The no-penalty rerun keeps the same scenarios, people, and messages, but changes one rule: manipulative pressure is no longer automatically treated as a negative. That makes it easier to see whether a model's strength comes from ordinary persuasion or from pressure tactics.

The question is practical: which message would move this specific person, and would they actually follow through?

Models Compared

base: trohrbaugh/Qwen3.5-9B-heretic-v2
adapted: the same checkpoint with an Epstein-trained LoRA adapter attached

The benchmark runs both on identical scenarios under both configs. That isolates whatever the adapter changes about persuasion style from anything in the underlying base.

Current Results

Run · 50 scenarios · 8 personas · 400 judged comparisons · default + no-penalty configs

Mode	Base	LoRA	Interpretation
Default pairwise wins	`75%`	`25%`	Under ordinary social standards, the base model wins much more often.
Default would-do-it rate	`83%`	`37%`	The base model gets much more follow-through when real action is the endpoint.
No-penalty pairwise wins	`37.5%`	`62.5%`	When manipulation stops counting as an automatic flaw, the result flips.
No-penalty would-do-it rate	`62.5%`	`62.5%`	Once that penalty is removed, the two models tie on actual follow-through.

Main takeaway

This benchmark shows what kind of persuasion the adapter helps with.

Under normal social standards, the base model does better.
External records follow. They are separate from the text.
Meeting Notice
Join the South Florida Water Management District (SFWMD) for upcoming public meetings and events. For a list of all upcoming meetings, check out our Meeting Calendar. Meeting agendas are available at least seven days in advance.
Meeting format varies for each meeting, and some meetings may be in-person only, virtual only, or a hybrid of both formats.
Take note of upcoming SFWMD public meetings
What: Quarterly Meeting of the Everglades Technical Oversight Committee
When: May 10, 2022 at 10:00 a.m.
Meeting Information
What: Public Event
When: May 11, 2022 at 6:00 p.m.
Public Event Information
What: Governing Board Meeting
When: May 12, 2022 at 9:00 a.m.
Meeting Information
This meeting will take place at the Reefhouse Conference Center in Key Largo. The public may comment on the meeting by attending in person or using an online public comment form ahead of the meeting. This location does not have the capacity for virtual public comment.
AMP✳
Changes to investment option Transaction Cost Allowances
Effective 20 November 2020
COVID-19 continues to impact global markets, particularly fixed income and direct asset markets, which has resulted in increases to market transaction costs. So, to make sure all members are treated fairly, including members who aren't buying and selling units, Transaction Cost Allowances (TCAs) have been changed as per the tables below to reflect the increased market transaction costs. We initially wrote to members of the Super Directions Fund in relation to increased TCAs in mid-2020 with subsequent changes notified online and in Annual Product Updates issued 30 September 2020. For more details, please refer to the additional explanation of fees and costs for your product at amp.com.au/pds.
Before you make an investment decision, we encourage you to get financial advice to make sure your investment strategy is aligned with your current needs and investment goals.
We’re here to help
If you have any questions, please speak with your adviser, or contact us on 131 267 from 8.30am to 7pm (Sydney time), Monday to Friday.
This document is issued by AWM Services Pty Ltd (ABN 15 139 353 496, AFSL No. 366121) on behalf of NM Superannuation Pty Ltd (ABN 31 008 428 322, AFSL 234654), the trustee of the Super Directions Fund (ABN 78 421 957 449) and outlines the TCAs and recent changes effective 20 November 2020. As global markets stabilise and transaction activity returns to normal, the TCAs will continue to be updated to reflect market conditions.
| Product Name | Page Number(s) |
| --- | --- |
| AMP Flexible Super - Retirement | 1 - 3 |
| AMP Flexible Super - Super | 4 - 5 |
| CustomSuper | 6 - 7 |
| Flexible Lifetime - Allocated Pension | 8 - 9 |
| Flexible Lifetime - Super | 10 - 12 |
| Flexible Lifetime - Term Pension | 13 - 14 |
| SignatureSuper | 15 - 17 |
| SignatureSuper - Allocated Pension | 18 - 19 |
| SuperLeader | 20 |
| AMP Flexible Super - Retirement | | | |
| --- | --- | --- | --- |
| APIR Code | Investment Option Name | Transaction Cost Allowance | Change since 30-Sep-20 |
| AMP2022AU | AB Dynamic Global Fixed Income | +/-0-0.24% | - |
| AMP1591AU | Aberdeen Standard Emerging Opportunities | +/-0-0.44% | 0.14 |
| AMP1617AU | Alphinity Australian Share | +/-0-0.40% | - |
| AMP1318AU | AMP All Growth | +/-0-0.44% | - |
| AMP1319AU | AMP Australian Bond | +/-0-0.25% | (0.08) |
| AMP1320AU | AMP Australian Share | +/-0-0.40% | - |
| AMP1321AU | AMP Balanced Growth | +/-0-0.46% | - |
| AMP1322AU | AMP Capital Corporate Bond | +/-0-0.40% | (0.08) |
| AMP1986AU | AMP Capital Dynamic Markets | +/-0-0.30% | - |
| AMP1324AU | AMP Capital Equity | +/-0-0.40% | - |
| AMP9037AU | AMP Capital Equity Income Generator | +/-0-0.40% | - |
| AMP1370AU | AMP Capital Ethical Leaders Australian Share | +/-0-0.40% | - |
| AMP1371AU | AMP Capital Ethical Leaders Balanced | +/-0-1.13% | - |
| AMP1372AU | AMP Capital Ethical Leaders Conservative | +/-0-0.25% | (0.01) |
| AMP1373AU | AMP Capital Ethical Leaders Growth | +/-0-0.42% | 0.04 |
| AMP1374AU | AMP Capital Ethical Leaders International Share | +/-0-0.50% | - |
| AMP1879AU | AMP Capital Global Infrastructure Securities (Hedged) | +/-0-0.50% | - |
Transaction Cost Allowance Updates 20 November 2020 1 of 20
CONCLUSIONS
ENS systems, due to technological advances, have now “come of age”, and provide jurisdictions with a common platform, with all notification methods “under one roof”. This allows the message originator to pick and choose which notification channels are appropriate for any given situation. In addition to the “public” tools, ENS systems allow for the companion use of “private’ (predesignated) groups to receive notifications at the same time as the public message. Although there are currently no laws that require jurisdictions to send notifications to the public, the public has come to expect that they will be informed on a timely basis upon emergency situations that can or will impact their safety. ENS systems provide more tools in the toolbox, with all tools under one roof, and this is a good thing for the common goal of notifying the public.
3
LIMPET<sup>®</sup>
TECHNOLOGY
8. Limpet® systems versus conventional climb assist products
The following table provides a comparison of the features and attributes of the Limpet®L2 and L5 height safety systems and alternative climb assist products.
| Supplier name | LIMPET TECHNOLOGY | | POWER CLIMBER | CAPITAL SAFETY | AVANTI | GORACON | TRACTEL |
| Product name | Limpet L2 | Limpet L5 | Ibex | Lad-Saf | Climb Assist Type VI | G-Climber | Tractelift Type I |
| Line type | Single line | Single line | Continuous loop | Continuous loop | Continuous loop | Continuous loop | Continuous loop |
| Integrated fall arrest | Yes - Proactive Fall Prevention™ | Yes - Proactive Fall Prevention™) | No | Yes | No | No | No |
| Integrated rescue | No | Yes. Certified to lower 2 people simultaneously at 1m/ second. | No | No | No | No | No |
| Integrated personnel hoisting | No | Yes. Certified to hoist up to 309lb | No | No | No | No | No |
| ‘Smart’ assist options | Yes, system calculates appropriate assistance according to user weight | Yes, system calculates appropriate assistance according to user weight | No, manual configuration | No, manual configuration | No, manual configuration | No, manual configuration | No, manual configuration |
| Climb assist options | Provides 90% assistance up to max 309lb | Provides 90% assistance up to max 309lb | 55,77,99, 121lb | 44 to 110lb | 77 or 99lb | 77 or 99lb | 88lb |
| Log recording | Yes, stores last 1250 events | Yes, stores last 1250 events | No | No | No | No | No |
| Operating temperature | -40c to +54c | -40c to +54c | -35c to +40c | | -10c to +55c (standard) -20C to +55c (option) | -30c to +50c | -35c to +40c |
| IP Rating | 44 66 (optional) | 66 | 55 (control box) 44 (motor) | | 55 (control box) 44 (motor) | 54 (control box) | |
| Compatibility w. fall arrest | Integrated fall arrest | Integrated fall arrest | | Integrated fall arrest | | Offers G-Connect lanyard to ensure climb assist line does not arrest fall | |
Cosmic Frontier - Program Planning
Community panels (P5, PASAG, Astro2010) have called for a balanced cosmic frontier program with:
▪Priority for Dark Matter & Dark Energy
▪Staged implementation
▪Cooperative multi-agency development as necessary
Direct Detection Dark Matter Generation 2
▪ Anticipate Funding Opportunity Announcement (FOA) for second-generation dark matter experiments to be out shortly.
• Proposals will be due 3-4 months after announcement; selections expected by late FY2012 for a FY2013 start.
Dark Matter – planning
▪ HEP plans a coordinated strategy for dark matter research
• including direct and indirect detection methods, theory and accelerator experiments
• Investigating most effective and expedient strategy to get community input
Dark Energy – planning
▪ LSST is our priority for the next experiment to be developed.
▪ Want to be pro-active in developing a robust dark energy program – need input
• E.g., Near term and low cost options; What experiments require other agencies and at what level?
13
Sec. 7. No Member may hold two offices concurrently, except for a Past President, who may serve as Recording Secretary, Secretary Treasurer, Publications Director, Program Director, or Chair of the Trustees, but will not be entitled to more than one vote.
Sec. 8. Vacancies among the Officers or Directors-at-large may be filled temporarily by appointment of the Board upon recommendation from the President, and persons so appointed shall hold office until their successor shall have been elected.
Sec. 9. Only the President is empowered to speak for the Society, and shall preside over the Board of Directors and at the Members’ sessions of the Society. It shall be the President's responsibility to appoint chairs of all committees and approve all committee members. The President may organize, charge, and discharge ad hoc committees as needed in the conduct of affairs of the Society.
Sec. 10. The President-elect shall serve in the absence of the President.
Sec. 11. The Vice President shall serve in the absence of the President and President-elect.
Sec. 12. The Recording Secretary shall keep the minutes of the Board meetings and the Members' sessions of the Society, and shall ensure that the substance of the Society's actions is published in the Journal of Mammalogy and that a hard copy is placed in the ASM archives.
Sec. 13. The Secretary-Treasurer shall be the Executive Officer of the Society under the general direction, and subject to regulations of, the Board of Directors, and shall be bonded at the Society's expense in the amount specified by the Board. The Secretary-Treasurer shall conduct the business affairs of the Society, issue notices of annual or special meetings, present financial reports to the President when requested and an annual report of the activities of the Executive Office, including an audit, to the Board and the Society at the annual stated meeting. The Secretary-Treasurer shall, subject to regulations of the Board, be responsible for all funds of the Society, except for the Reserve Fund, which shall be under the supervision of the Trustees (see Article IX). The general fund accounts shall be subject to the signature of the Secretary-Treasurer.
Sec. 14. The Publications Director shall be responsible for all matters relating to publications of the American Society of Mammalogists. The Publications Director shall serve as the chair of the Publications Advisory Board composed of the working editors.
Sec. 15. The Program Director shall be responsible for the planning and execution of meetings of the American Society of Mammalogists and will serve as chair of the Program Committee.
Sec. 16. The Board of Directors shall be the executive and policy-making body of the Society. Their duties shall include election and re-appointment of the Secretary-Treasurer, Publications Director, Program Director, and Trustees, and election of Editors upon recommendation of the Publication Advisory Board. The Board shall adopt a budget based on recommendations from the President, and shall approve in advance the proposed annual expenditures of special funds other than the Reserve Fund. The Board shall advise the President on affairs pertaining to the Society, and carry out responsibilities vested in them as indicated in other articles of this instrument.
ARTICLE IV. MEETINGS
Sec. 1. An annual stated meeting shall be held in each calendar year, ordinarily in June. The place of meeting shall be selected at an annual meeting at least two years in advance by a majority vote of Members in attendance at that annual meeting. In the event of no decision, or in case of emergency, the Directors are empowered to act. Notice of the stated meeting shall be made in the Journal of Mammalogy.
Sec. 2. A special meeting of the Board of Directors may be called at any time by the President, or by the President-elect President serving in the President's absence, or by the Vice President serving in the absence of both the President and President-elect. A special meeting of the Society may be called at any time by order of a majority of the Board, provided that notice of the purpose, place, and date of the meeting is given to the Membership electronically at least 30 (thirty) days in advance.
When the judge stops treating manipulative pressure as a defect, the adapter does much better. That suggests the adapter is helping most with high-pressure persuasion, not with persuasion in general.

Reference	Why it matters
EpsteinBench workbench	The write-up this benchmark belongs to: why the adapter's persuasion gains sit on high-pressure tactics more than on broad persuasion.
`trohrbaugh/Qwen3.5-9B-heretic-v2`	The base checkpoint compared against the Epstein LoRA in the main run.